A Western blot analysis was performed to evaluate the expression of AMPK/mTOR signaling pathway-related factors and autophagy-related proteins in each group of cells; B Quantitative results of Figure A; C Observation of mitochondrial morphology in cells by transmission electron microscopy, where scale bar=500 nm/1 μm; D Detection of mitochondrial membrane potential using JC-1; E Cell viability assessed by CCK-8 assay in each group of cells; F Colony formation assay to evaluate the proliferation capacity of each group of cells; G Scratch assay measuring the migration ability of each group of cells, with a scale bar of 100 μm; H Transwell assay determining the invasion ability of each group of cells, with a scale bar of 50 μm; * represents statistical significance compared to the oe-NC + DMSO group or oe-FDX1 + DMSO group at P < 0.05; all cell experiments were repeated three times.

Fig. 6. FDX1 mediates the effects of AMPK/mTOR signaling pathway on tumor growth in vivo.
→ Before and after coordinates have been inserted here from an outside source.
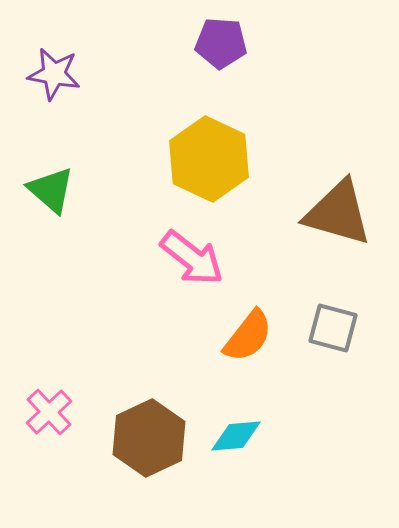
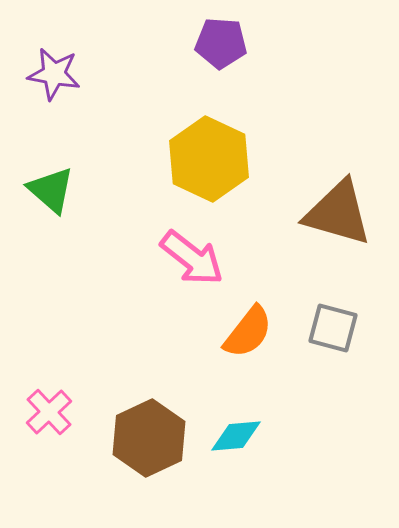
orange semicircle: moved 4 px up
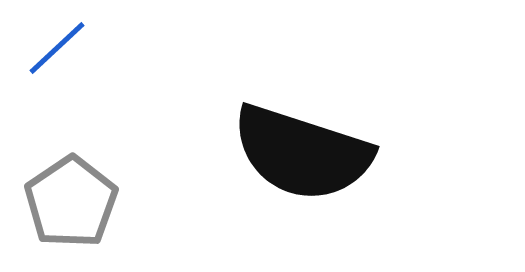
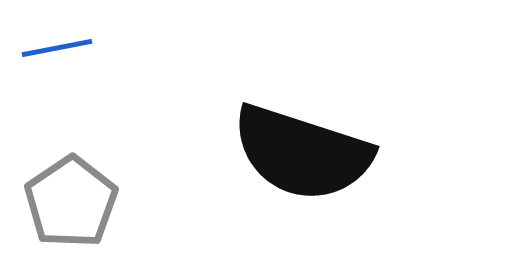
blue line: rotated 32 degrees clockwise
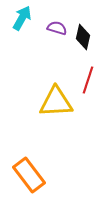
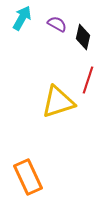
purple semicircle: moved 4 px up; rotated 12 degrees clockwise
yellow triangle: moved 2 px right; rotated 15 degrees counterclockwise
orange rectangle: moved 1 px left, 2 px down; rotated 12 degrees clockwise
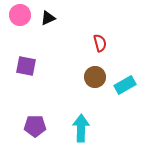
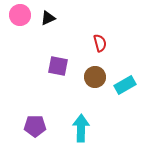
purple square: moved 32 px right
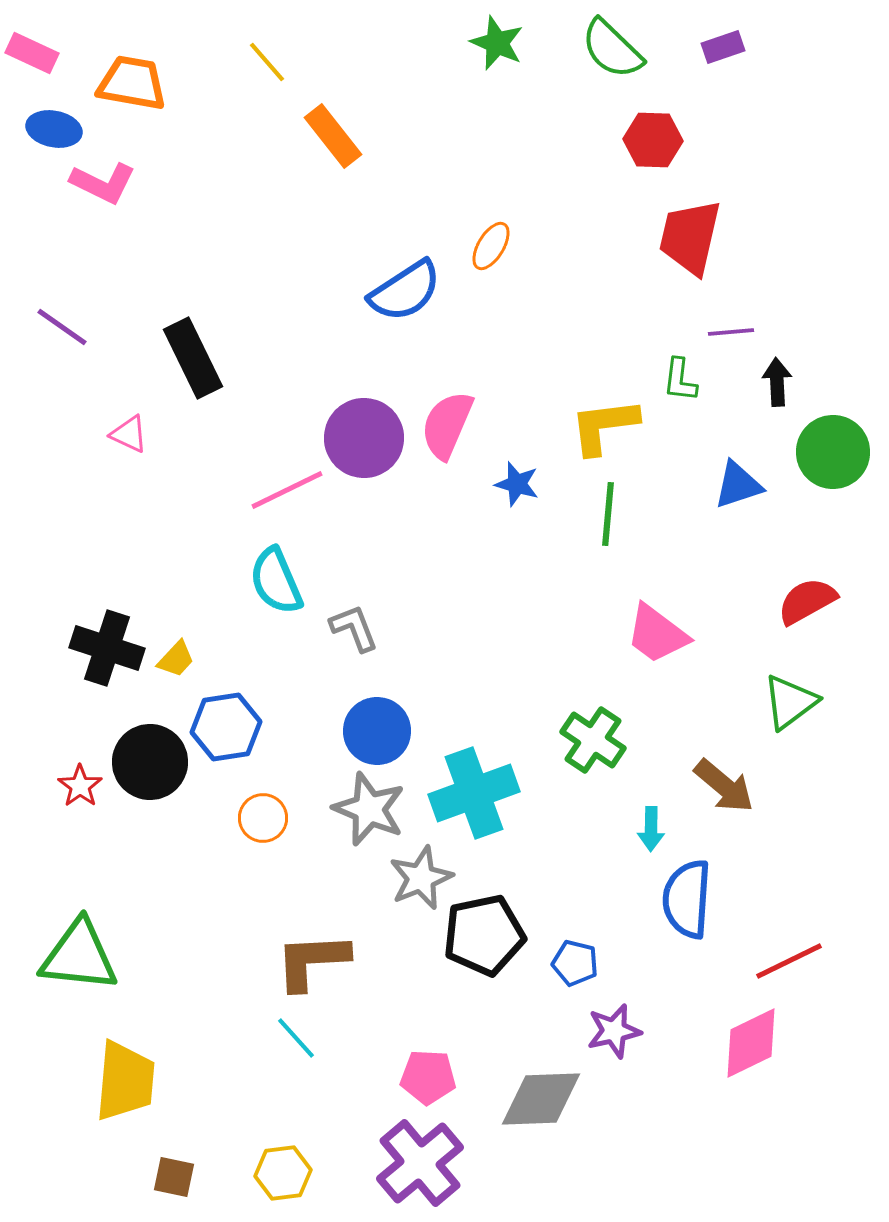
A Western blot analysis was performed to evaluate the expression of FDX1, AMPK/mTOR signaling pathway-related factors, and autophagy-related proteins in each group of cells; B Tumor growth at different time points was monitored by measuring bioluminescence intensity; C Morphology of tumor tissues from each group of mice, with 3 representative examples shown for each group; D Tumor tissue weights for each group of mice; E Immunohistochemical staining was conducted to assess the protein expression levels of Ki67, LC3B and p62 in tumor tissues of each group of mice, with a scale bar of 50 μm; F Statistical analysis of Ki67, LC3B and p62 positive expression; * indicates P < 0.05 compared to the oe-NC + DMSO group or oe-FDX1 + DMSO group, with 5 mice in each group.

Fig. 7

Diagram illustrating the molecular mechanism by which the copper-induced cell death-related gene FDX1 is involved in the progression of OC (Created with BioRender.com).